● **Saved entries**
BEGIN
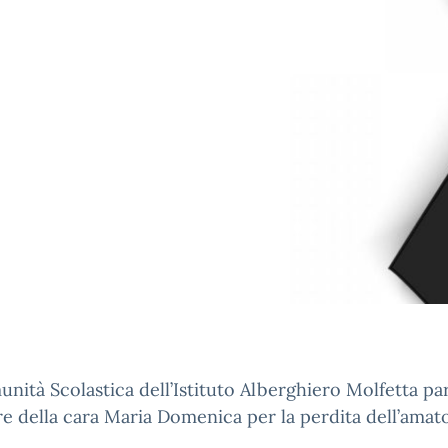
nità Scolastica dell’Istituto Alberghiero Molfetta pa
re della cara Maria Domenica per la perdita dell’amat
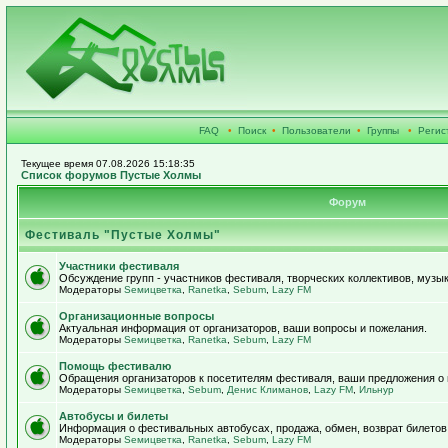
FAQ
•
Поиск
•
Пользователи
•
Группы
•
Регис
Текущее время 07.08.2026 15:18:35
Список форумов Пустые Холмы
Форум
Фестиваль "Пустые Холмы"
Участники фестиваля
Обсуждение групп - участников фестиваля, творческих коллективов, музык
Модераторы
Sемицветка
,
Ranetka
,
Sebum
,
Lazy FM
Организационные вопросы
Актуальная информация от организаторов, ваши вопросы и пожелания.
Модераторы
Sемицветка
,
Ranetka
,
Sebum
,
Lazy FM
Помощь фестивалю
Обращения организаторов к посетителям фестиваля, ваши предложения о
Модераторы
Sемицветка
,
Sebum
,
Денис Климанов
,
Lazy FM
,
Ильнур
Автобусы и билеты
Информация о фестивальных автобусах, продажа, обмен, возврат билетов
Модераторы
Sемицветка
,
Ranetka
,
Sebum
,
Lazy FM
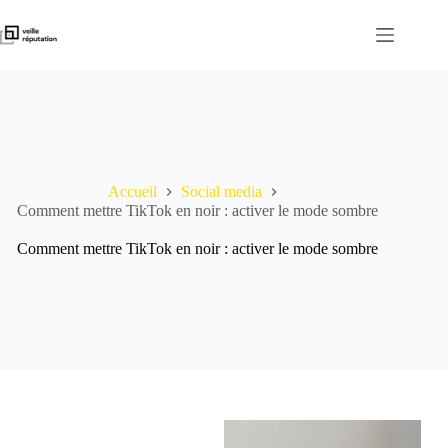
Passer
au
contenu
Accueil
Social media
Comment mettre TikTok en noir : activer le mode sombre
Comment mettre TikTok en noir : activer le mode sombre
END
● **Task**
Give every line of text read from the items above as a single numbered list, skipping any blank lines. Leave the pictures out of the answer.

● **Solution for this problem**
1. nità Scolastica dell’Istituto Alberghiero Molfetta pa
2. re della cara Maria Domenica per la perdita dell’amat
3. FAQ
4. •
5. Поиск
6. •
7. Пользователи
8. •
9. Группы
10. •
11. Регис
12. Текущее время 07.08.2026 15:18:35
13. Список форумов Пустые Холмы
14. Форум
15. Фестиваль "Пустые Холмы"
16. Участники фестиваля
17. Обсуждение групп - участников фестиваля, творческих коллективов, музык
18. Модераторы
19. Sемицветка
20. ,
21. Ranetka
22. ,
23. Sebum
24. ,
25. Lazy FM
26. Организационные вопросы
27. Актуальная информация от организаторов, ваши вопросы и пожелания.
28. Модераторы
29. Sемицветка
30. ,
31. Ranetka
32. ,
33. Sebum
34. ,
35. Lazy FM
36. Помощь фестивалю
37. Обращения организаторов к посетителям фестиваля, ваши предложения о
38. Модераторы
39. Sемицветка
40. ,
41. Sebum
42. ,
43. Денис Климанов
44. ,
45. Lazy FM
46. ,
47. Ильнур
48. Автобусы и билеты
49. Информация о фестивальных автобусах, продажа, обмен, возврат билетов
50. Модераторы
51. Sемицветка
52. ,
53. Ranetka
54. ,
55. Sebum
56. ,
57. Lazy FM
58. Passer
59. au
60. contenu
61. Accueil
62. Social media
63. Comment mettre TikTok en noir : activer le mode sombre
64. Comment mettre TikTok en noir : activer le mode sombre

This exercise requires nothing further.